_Task to carry out_
Resume the passage below on the RSSR face recognition algorithm, continuing from its final line.

_Quoted passage_
2.3 Algorithm of RSSR

The Eq. (7) does not have a close form solution. Here, we present an iterative solution. First, we assume \( {\mathbf{s}} \) and \( {\mathbf{W}} \) are known and take a derivative with respective to \( {\mathbf{x}} \):

$$ {\mathbf{A}}^{T} {\mathbf{WAx}} - {\mathbf{A}}^{T} {\mathbf{Wy}} + k{\mathbf{A}}^{T} {\mathbf{s}} + \lambda {\mathbf{x}} = 0 $$

(8)

The coding vector is obtained by:

$$ {\mathbf{x}} = ({\mathbf{A}}^{T} {\mathbf{WA}} + \lambda {\mathbf{I}})^{ - 1} ({\mathbf{A}}^{T} {\mathbf{Wy}} - k{\mathbf{A}}^{T} {\mathbf{s}}) $$

(9)

where \( {\mathbf{I}} \) is an identity matrix. Then, we compute \( {\mathbf{s}} \) and \( {\mathbf{W}} \) respectively. And the formula of updating \( {\mathbf{x}} \) in the \( t \)-th iteration is

$$ {\mathbf{x}}^{t} = {\mathbf{x}}^{t - 1} + u^{t} \text{h} ({\mathbf{W}}^{t} ,{\mathbf{s}}^{t} ) $$

(10)

where \( h({\mathbf{W}}^{t} ,{\mathbf{s}}^{t} ) = ({\mathbf{A}}^{T} {\mathbf{W}}^{t} {\mathbf{A}} + \lambda {\mathbf{I}})^{ - 1} ({\mathbf{A}}^{T} {\mathbf{W}}^{t} {\mathbf{y}} - k{\mathbf{A}}^{T} {\mathbf{s}}^{t} ) - {\mathbf{x}}^{t - 1} \), and \( 0 < u^{t} \le 1 \) which is a step size that makes the loss value of the \( t \)-th iteration lower than that of the last. In this paper, \( u^{t} \) is determined via the golden section search if \( t > 1 \) (\( u^{1} = 1 \)). Following the representation scheme of SSR, we will use the above algorithm twice.

After converge of computing the coding vector of a testing sample, we use a typical rule of collaborative representation to make the final decision:

$$ indentity({\mathbf{y}}) = { \arg }\mathop { \hbox{min} }\limits_{c} \,d_{c} $$

(11)

where \( d_{c} = {{G({\mathbf{y}} - {\tilde{\mathbf{A}}}_{c} {\hat{\mathbf{x}}}_{c} ,{\hat{\mathbf{s}}},{\hat{\mathbf{W}}})} \mathord{\left/ {\vphantom {{G({\mathbf{y}} - {\tilde{\mathbf{A}}}_{c} {\hat{\mathbf{x}}}_{c} ,{\hat{\mathbf{s}}},{\hat{\mathbf{W}}})} {\left\| {{\hat{\mathbf{x}}}_{c} } \right\|}}} \right. \kern-0pt} {\left\| {{\hat{\mathbf{x}}}_{c} } \right\|}}_{2} \) (\( {\tilde{\mathbf{A}}}_{c} \) is a sub-dictionary that contains samples of class \( c \), and \( {\mathbf{x}}_{c} \) is the associated coding vector of class \( c \)).

3 Experiment Results

In this section, we compare RSSR with nine state-of-the-art methods, including ESRC [1, 3], CESR [4], RRC1, RRC2 [5], CRC [6], LRC [7], TPTSR (for TPTSR the candidate set is set to 10 percent of training set), NMR [8], and ProCRC [9]. In the following experiments, for the three parameters in RSSR, the value of \( k \), \( M \), and \( \lambda \) are set to 0.001, 10%, and 0.001 respectively.

In the experiments, we verified the robustness of RSSR against to two typical facial image contaminations, namely random pixel corruption and random block occlusion.

FR with Pixel Corruption.

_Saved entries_
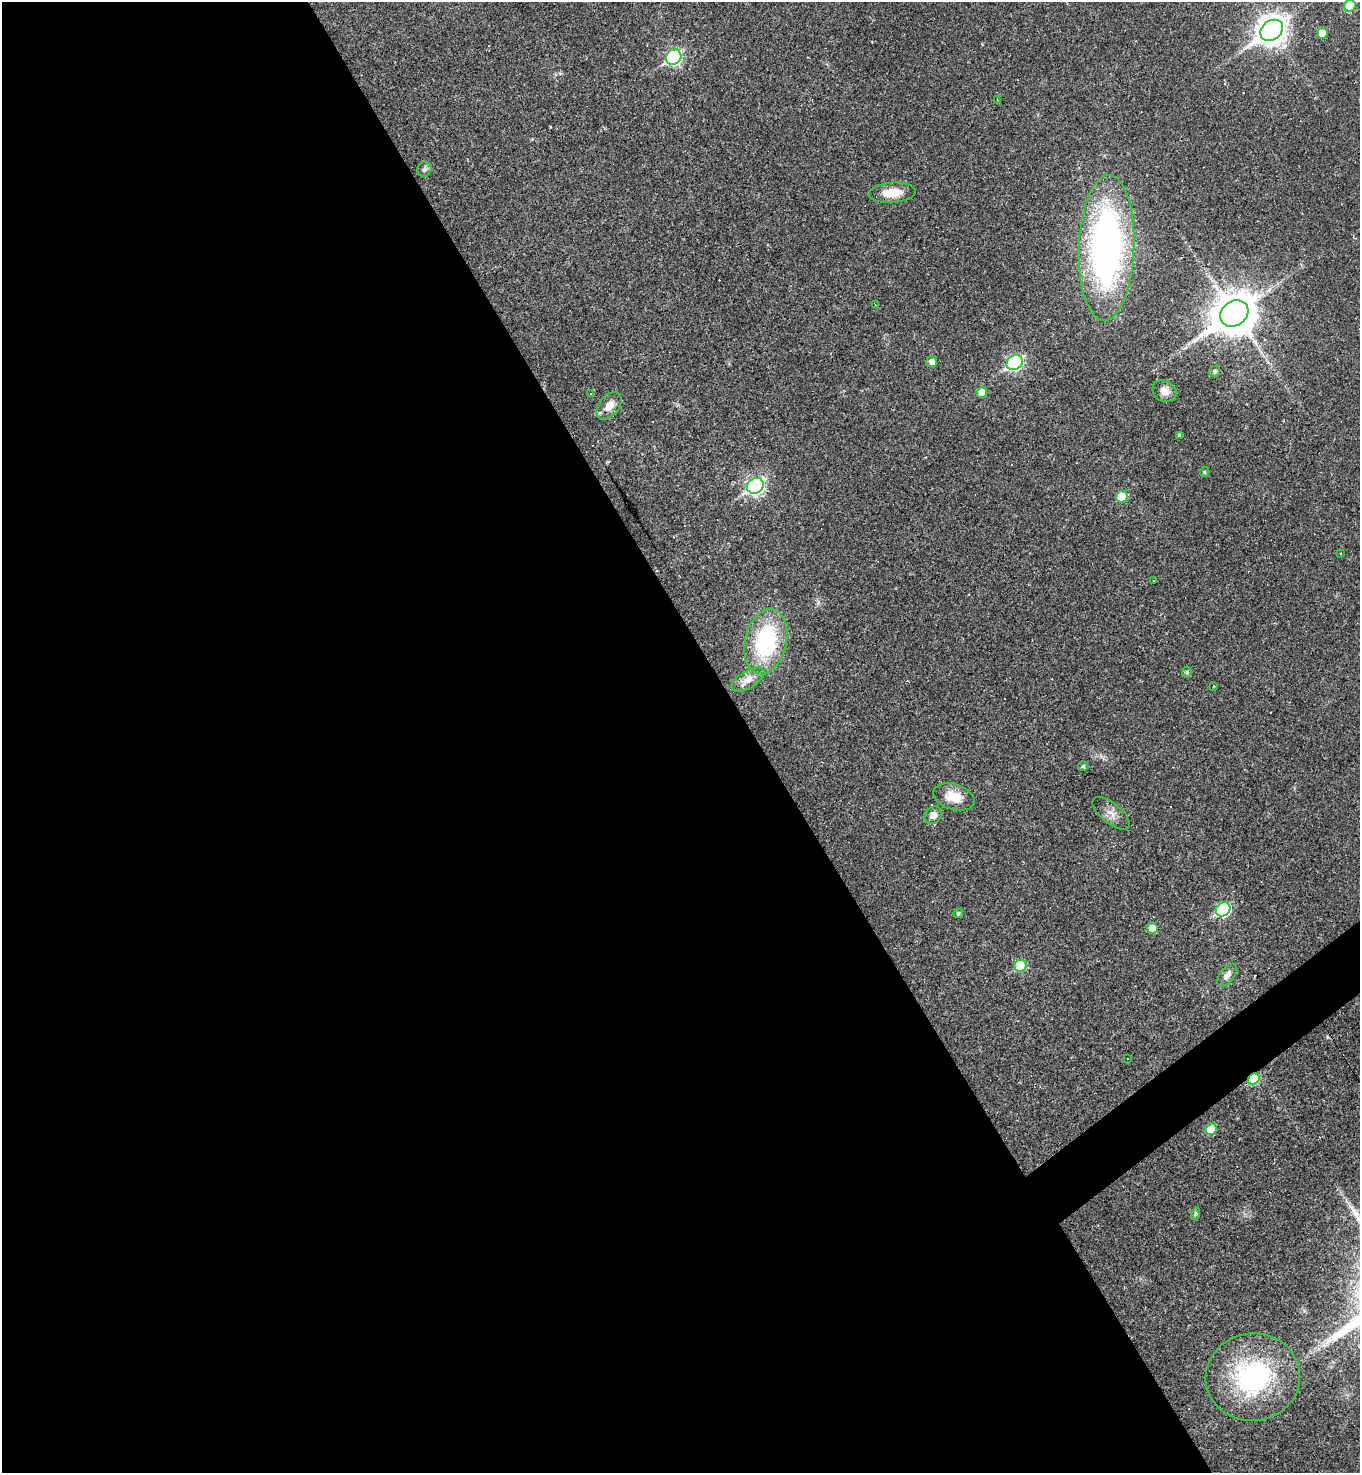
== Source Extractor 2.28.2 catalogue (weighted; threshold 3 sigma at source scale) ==
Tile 9 of 4 x 4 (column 1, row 3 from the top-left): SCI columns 293-1650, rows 1473-2943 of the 5881 x 5886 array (HDU 1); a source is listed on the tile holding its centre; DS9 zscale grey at full resolution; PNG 1362 x 1475 px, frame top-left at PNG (2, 2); each listed source drawn as its Kron ellipse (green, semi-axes under 4 px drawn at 4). Shown black and unused: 57% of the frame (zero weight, under 2 of 3 exposures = <1% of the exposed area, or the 3 px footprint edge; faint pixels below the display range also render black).
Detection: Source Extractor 2.28.2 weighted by HDU 2 'WHT'; one run over the whole footprint, this tile lists its part. Background 0.0191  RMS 0.004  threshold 0.0182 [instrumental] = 3 sigma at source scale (4.5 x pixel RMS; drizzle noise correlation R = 1.50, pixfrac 1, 0.05/0.05 arcsec/px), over >= 5 px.
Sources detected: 52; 10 cosmic-ray / hot-pixel residue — neither listed nor drawn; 1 inside a brighter listed object's ellipse — not listed separately; the other 41 listed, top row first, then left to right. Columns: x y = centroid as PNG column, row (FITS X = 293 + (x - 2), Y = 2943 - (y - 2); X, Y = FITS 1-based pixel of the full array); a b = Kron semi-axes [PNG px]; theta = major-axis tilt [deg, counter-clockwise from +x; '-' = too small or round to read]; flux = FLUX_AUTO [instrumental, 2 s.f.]
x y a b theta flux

_Answer to this exercise_
As in [5], we tested the performance of RSSR in FR with random pixel corruption on the Extended Yale B face database. We used only samples from subset 1 as training sample, and testing samples were from subset 3. On each testing image, a certain percentage of randomly selected pixels were replaced by corruption pixels whose values were uniformly chosen from 0 or twice as the biggest pixel value of the testing image.

In Fig. 2 the recognition rates versus different percentages of corrupted pixels are plotted. The performance of CESR under illumination conditions is the lowest when the corruption is not serious, but it drops very late, which shows its good robustness but poor accuracy. For our RSSR, the curve of recognition rate keeps straight at 100% correct rate and only starts to bend until 70% pixels are corrupted which indicates the best robustness of RSSR among all the compared methods.

Fig. 2.

The comparison of robustness of several algorithms against random pixel corruptions.

FR with Block Occlusion.

To compare RSSR with other methods, we plotted, in Fig. 3, the recognition rates versus sizes of the occlusion from 0% to 50%. With increase of size of the occlusion, the recognition rates of LRC, CRC and TPTSR decreased sharply, while the recognition rates of RRC1, RRC2, ESRC, and RSSR maintained 100% up to 20% occlusion. From 30% to 50%, occlusion the recognition rates of RSSR, RRC1, NMR and RRC2 preform more stable than ESRC.

Fig. 3.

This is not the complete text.